▶ **Source passage**
=== Section Start ===

# Cooing issue



## MamaRose (Feb 18, 2017)

Hi. My son has two female ringneck doves that have now been with us for one month. They have acclimated really well, and have been to the avian vet and given a clean bill of health. They laid eggs at the end of week one, and are still sitting on them.

Yesterday one of the girls started a new behavior. She has always been the one to coo more, but yesterday she went on for a longer time than usual, and today has been at it non-stop. It is just as the original poster describes, a co-cooooooo over and over. I LOVE to listen to them coo, so that isn't an issue, but the extended periods are new, as are what she is doing at the same time. She is sitting on her body, with her tail up in the air, and is clicking the tips of her wings together. No head bobbing, no motion but the wingtip clicking. She is eating, drinking, voluntarily leaving and returning to the cage, flying around, etc., so I am not concerned that she is sick, just wondering if anyone knows why this new behavior. We know she is a female as we actually saw her lay one of the eggs they are sitting on, and are wondering if perhaps she is getting ready to lay again?

Any ideas? They are loved and interacted with to the degree to which they will let us, and are allowed to come in and out of the cage whenever someone is home, usually several hours during the day, and again several hours in the evening, so I don't think it is lack of attention. Help please.


----------



## FredaH (Apr 5, 2016)

Lol, you only have one house bird and I have six, difference is mine are feral pigeons and two tumblers and its lone males here that don't stop cooing, the girls were all silent but the males.....
You'll be pleased to know that since pairing them all up they're pretty quiet, except when they start courting again once they realise their eggs are actually fakes, ha ha - but then it's only the males here that coo. I can imagine how you feel because my lone males cooed all the time even at night, they were just calling for a hen - poor little loves. Peace reigns now though. 

MamaRose I don't have doves so I don't know if they're different to pigeons but my hen feral girls do what you're saying to their males when nesting before mating and laying their eggs, so I wonder if she's calling for a mate to share the egg sitting with her. Do the two girls both sit on each other's eggs or only their own? If so it could be a calling for another bird to sit on the eggs. Just a thought.


----------



## Jay3 (May 4, 2008)

=== Section End ===

▶ **Check your understanding**
(a) Using the dove cooing thread, decide whether each statement agrees with it: (i) the two doves laid eggs at the end of their first week in the home; (ii) FredaH keeps doves; (iii) among FredaH's birds, the hens are the ones that coo. Give yes or no for each, with the deciding words quoted from the thread.
(b) In the dove cooing thread, what does the cooing dove do with her wings during the long cooing spells?
(c) Pull out the passage of the dove cooing thread from "## FredaH (Apr" to "reigns now though.", word for word.
The data comes from a different source than the dove cooing thread.

▶ **Record excerpts**
=== Section Start ===

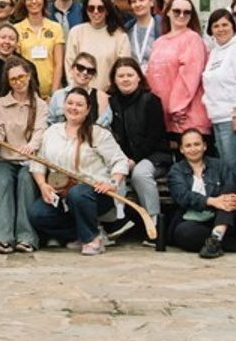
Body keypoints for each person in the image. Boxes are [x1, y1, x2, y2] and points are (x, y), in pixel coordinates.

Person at [28, 88, 128, 256]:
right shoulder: (52, 132)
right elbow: (38, 162)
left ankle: (92, 240)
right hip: (62, 194)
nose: (73, 108)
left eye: (79, 105)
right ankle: (86, 233)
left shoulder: (98, 133)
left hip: (95, 194)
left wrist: (112, 183)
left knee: (78, 193)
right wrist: (43, 184)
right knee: (37, 214)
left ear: (88, 109)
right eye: (70, 103)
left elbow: (120, 161)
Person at [0, 57, 48, 253]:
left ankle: (26, 238)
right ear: (8, 82)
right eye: (13, 79)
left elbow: (40, 131)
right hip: (2, 160)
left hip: (28, 160)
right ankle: (1, 238)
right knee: (5, 183)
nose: (18, 83)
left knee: (26, 181)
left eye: (21, 77)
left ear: (29, 76)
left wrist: (31, 147)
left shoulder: (40, 105)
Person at [105, 57, 168, 240]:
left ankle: (154, 225)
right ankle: (118, 221)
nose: (125, 79)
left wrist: (134, 160)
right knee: (115, 172)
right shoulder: (111, 102)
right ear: (114, 79)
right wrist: (122, 161)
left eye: (130, 75)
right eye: (121, 76)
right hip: (123, 157)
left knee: (140, 173)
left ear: (139, 77)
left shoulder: (151, 100)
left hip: (154, 156)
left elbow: (154, 136)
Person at [167, 128, 236, 258]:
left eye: (197, 144)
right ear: (181, 149)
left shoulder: (219, 165)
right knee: (184, 233)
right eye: (188, 145)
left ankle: (216, 237)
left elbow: (233, 189)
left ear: (204, 146)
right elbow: (183, 196)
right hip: (192, 221)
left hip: (221, 217)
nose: (193, 149)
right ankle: (231, 243)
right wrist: (212, 201)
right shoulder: (176, 170)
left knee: (230, 187)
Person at [144, 0, 209, 139]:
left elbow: (189, 76)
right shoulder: (159, 42)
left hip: (185, 118)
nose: (181, 15)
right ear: (167, 12)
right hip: (163, 118)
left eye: (187, 12)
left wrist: (177, 108)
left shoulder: (192, 39)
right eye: (177, 11)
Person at [203, 9, 236, 180]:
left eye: (225, 24)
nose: (221, 29)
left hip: (234, 118)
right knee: (226, 168)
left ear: (233, 26)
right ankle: (231, 204)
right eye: (216, 26)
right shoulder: (216, 51)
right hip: (217, 117)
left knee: (235, 168)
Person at [64, 0, 132, 91]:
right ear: (86, 11)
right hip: (80, 94)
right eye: (91, 8)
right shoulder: (76, 32)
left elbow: (123, 68)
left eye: (101, 8)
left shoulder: (120, 36)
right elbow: (69, 64)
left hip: (108, 95)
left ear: (107, 11)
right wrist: (77, 90)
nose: (96, 12)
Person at [14, 0, 66, 93]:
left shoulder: (55, 27)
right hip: (26, 91)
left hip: (52, 90)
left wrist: (54, 93)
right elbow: (17, 64)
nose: (33, 2)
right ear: (24, 2)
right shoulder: (17, 29)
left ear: (44, 0)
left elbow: (59, 63)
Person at [47, 53, 112, 126]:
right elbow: (50, 122)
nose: (85, 72)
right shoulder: (58, 96)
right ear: (72, 69)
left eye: (90, 71)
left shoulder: (101, 98)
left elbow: (104, 126)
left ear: (94, 75)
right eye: (80, 68)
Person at [124, 0, 160, 71]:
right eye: (133, 2)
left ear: (151, 2)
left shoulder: (162, 26)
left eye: (141, 0)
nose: (137, 4)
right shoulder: (127, 29)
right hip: (134, 78)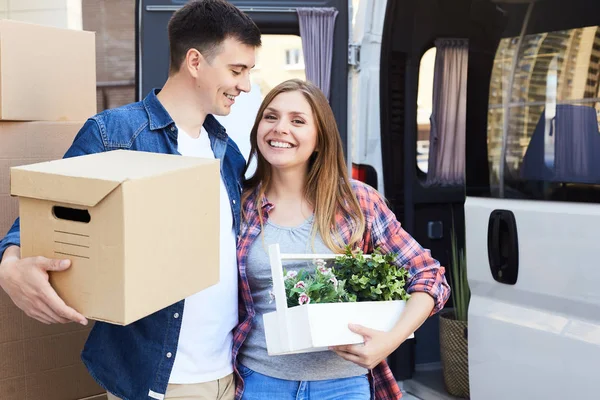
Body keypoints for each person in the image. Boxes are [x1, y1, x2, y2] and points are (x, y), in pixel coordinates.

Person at [0, 1, 261, 399]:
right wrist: (10, 264)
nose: (244, 85)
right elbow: (44, 217)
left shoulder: (227, 151)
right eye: (237, 70)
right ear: (194, 61)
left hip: (228, 373)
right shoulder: (114, 134)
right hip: (156, 379)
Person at [233, 79, 451, 400]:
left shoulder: (356, 201)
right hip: (261, 381)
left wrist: (390, 340)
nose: (280, 128)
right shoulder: (239, 205)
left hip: (343, 385)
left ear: (320, 139)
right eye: (271, 117)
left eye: (297, 121)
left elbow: (428, 275)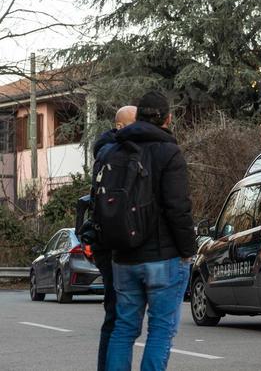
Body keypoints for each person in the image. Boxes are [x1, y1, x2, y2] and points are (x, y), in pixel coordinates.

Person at [104, 92, 196, 370]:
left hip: (124, 255)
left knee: (123, 329)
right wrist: (187, 250)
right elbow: (178, 208)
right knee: (160, 330)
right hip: (163, 256)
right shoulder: (169, 152)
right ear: (167, 119)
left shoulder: (114, 151)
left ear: (138, 116)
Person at [81, 105, 136, 371]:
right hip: (114, 243)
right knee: (118, 317)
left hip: (107, 241)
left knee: (116, 315)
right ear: (122, 127)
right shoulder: (115, 154)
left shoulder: (105, 152)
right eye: (137, 123)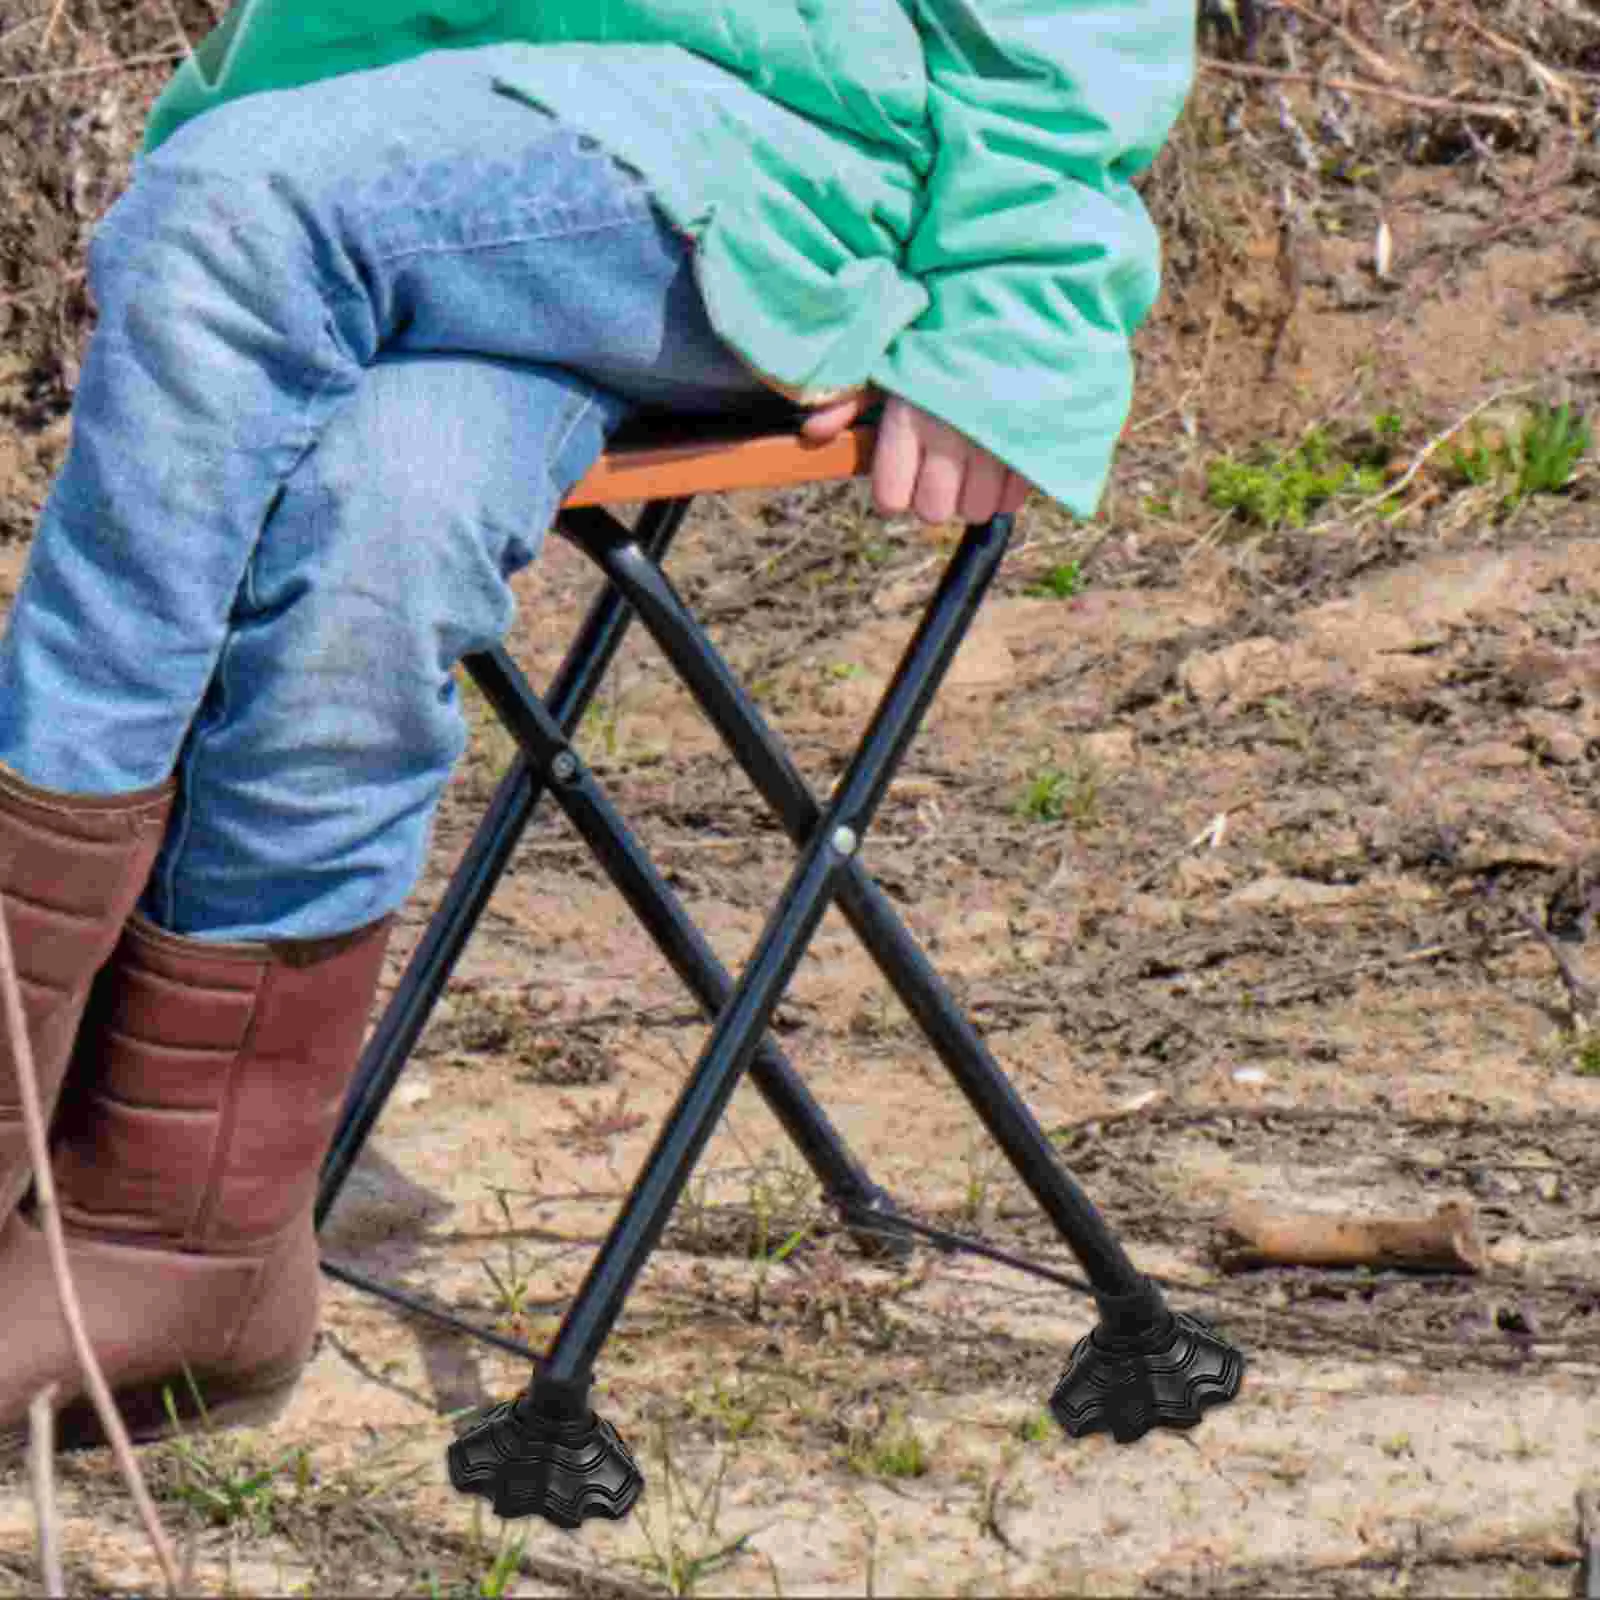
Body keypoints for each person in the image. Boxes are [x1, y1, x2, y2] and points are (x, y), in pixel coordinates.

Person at [0, 0, 1195, 1440]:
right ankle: (188, 1247)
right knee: (378, 521)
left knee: (235, 217)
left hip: (773, 155)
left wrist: (1016, 296)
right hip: (442, 115)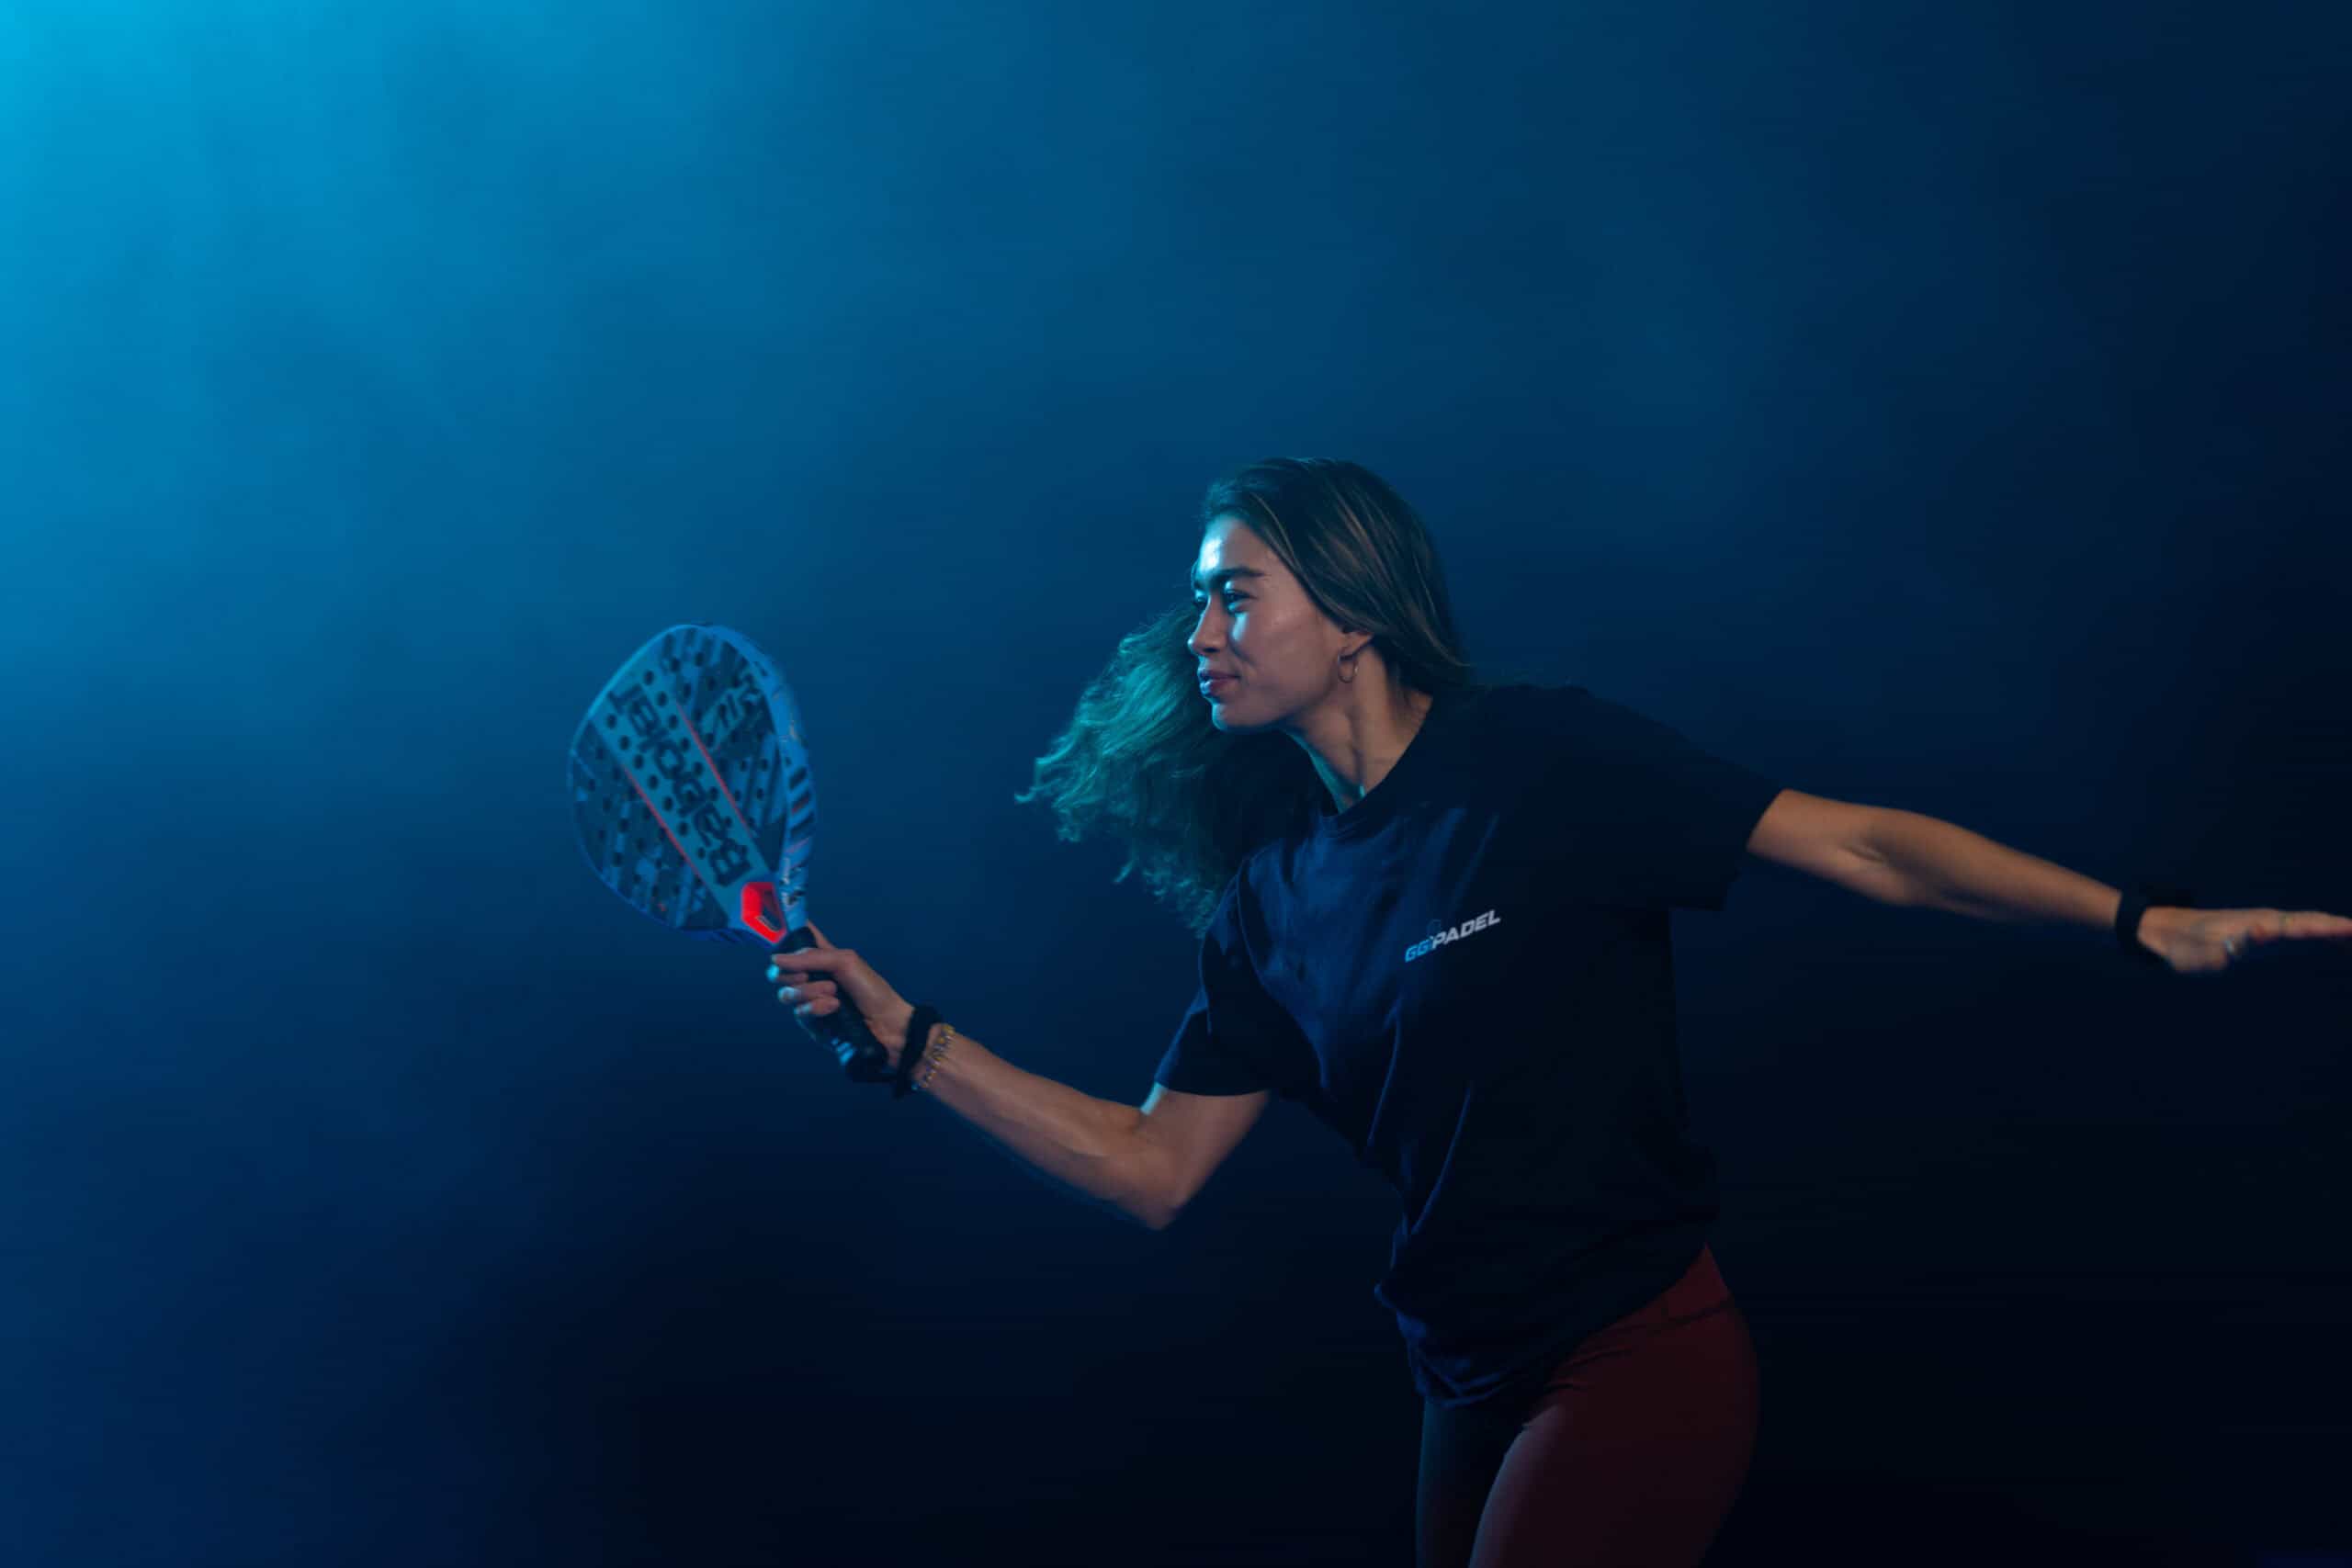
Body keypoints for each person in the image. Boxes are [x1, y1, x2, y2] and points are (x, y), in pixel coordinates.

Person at [761, 457, 2346, 1567]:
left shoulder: (1541, 767)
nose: (1200, 637)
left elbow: (1854, 840)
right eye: (1199, 606)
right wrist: (913, 1040)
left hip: (1636, 1352)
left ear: (1355, 610)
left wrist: (2135, 919)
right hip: (1466, 1385)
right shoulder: (1274, 894)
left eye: (1234, 597)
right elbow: (1150, 1169)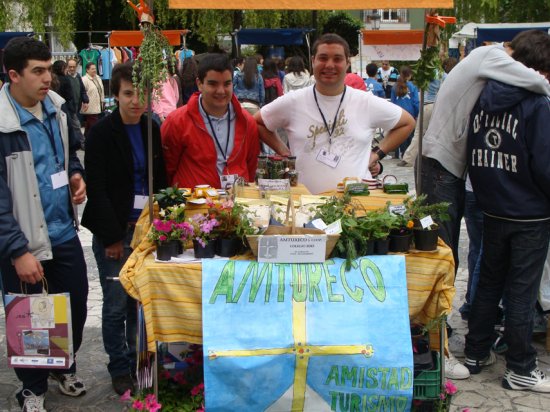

=== Section End ===

▶ **Responses per task**
(a)
(i) Yes: "They laid eggs at the end of week one"
(ii) No: "I don't have doves"
(iii) No: "it's only the males here that coo"

(b) She clicks the tips of her wings together.

(c)
## FredaH (Apr 5, 2016)

Lol, you only have one house bird and I have six, difference is mine are feral pigeons and two tumblers and its lone males here that don't stop cooing, the girls were all silent but the males.....
You'll be pleased to know that since pairing them all up they're pretty quiet, except when they start courting again once they realise their eggs are actually fakes, ha ha - but then it's only the males here that coo. I can imagine how you feel because my lone males cooed all the time even at night, they were just calling for a hen - poor little loves. Peace reigns now though.